## Your instructions:
Update the lines below by replacing "ΤΖΑΚΙΑ" with "ΣΟΜΠΕΣ" wherever it occurs, leaving everything else unchanged.
(Extracted records)
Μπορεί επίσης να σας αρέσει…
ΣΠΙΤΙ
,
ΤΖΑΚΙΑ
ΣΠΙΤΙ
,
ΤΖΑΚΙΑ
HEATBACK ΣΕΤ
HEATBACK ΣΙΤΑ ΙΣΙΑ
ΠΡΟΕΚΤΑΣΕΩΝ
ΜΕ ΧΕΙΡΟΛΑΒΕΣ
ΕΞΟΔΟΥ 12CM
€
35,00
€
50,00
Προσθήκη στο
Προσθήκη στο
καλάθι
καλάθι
(End Extracted records)
## Response:
Μπορεί επίσης να σας αρέσει…
ΣΠΙΤΙ
,
ΣΟΜΠΕΣ
ΣΠΙΤΙ
,
ΣΟΜΠΕΣ
HEATBACK ΣΕΤ
HEATBACK ΣΙΤΑ ΙΣΙΑ
ΠΡΟΕΚΤΑΣΕΩΝ
ΜΕ ΧΕΙΡΟΛΑΒΕΣ
ΕΞΟΔΟΥ 12CM
€
35,00
€
50,00
Προσθήκη στο
Προσθήκη στο
καλάθι
καλάθι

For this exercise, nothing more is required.